Chest CT has been suggested as a potential complementary approach alongside RT-PCR in the context of the current outbreak. Although COVID-19 CT findings may overlap with other diseases, such as other viral infections, they display a typical pattern in the context of this outbreak, presenting ground-glass opacities (GGO), with or without consolidations, in lung regions close to visceral pleural surfaces [7]. Chest CT may be implemented prior to RT-PCR testing, with a sensitivity of 60 to 98% [2, 4, 8, 9]. Furthermore, chest CT may provide crucial information regarding the extent and complications of COVID-19, or its differential diagnoses, within short time periods, without the need to wait for the results of RT-PCR.

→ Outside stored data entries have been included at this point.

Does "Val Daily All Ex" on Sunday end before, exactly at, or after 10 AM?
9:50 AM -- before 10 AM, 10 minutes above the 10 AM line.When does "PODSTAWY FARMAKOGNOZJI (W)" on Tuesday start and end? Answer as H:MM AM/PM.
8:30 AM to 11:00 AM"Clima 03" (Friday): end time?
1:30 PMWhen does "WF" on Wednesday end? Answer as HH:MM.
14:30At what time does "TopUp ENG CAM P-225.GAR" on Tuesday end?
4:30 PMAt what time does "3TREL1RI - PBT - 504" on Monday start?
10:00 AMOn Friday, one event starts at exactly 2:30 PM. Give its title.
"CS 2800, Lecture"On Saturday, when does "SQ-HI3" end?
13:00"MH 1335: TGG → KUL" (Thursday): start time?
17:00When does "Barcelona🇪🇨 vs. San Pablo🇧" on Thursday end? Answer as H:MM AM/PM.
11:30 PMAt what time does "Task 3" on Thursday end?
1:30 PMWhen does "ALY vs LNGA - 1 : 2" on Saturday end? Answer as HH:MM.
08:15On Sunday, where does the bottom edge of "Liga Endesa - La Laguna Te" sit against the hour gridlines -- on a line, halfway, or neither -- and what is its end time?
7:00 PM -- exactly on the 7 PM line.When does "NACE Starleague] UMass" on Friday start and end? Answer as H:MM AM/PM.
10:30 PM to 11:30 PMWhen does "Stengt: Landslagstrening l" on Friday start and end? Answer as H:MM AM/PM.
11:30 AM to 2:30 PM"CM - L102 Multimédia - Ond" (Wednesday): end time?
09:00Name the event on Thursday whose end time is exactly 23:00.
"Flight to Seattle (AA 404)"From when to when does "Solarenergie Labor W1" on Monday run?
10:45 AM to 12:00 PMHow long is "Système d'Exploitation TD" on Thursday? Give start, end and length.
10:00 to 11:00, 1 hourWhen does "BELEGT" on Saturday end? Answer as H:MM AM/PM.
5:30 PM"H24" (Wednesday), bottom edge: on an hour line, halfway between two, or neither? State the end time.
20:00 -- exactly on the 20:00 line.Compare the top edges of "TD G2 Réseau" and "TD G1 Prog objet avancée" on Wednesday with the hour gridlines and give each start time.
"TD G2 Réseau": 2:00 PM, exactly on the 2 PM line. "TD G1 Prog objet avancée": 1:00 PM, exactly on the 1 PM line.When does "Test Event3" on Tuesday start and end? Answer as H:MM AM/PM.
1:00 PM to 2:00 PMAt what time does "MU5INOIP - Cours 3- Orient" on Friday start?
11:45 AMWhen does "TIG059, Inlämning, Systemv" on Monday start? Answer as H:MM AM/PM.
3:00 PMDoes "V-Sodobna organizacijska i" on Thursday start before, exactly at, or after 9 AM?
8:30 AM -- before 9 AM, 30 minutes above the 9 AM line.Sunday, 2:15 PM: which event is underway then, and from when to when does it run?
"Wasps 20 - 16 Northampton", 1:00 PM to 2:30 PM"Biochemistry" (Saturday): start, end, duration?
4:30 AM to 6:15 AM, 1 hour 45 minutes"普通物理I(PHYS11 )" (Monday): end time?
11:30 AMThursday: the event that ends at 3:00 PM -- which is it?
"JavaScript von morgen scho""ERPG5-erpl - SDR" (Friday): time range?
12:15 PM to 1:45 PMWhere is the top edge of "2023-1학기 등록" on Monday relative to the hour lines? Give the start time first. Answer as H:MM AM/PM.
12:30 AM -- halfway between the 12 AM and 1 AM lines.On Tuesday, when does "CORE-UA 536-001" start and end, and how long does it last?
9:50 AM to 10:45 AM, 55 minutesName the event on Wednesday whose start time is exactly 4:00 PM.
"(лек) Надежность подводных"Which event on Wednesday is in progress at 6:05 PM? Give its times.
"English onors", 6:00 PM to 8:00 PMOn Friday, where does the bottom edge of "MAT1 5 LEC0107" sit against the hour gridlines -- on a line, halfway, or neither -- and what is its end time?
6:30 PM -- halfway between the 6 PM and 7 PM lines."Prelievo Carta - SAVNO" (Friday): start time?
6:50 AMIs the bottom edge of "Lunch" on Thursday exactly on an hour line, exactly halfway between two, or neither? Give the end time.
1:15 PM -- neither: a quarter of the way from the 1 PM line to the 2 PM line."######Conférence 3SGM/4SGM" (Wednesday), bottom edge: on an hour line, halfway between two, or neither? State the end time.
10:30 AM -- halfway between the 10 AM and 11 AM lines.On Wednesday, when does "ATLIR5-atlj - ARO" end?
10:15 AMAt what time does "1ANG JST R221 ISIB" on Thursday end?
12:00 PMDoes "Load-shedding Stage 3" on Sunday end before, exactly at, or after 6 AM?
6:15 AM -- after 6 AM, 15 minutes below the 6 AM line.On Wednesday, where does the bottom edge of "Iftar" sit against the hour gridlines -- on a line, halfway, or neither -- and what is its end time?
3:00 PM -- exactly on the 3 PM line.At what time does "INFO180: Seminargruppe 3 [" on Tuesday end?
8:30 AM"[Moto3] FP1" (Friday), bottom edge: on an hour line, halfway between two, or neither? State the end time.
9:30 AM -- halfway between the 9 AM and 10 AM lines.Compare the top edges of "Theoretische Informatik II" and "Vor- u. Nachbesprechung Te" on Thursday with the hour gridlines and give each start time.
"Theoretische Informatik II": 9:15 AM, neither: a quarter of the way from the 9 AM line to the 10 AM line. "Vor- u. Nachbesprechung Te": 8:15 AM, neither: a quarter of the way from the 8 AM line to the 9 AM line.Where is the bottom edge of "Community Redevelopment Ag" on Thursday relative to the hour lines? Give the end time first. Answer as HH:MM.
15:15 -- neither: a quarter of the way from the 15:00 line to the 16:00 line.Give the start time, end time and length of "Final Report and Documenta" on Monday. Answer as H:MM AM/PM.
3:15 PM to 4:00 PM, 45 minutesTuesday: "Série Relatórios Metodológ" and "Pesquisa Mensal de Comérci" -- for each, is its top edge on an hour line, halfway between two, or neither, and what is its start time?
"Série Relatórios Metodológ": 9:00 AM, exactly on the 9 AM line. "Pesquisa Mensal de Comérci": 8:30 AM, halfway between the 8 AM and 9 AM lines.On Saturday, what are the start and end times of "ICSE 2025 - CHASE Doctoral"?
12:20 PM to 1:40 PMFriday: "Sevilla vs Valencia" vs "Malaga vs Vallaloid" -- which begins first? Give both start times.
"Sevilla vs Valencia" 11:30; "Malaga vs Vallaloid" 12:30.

Most radiology societies recommended that chest CT should not be used as first-line screening [3, 10] and should only be used in patients who are suspected or confirmed to have COVID-19, who have moderate to severe disease requiring hospitalisation, or who have underlying comorbidities if access to RT-PCR testing is restricted [11].

The accuracy of COVID-19 diagnosis based on CT features by radiologists has been previously investigated, however, largely on a retrospective basis and within settings with a high prevalence of COVID-19. In a previous study [12], structured CT reports by radiologists from several hospitals were evaluated based on multicentric homogeneous data using logistic regression modelling. However, analysis of diagnostic accuracy may be hampered by the heterogeneity of radiologists involved with varying degrees of experience.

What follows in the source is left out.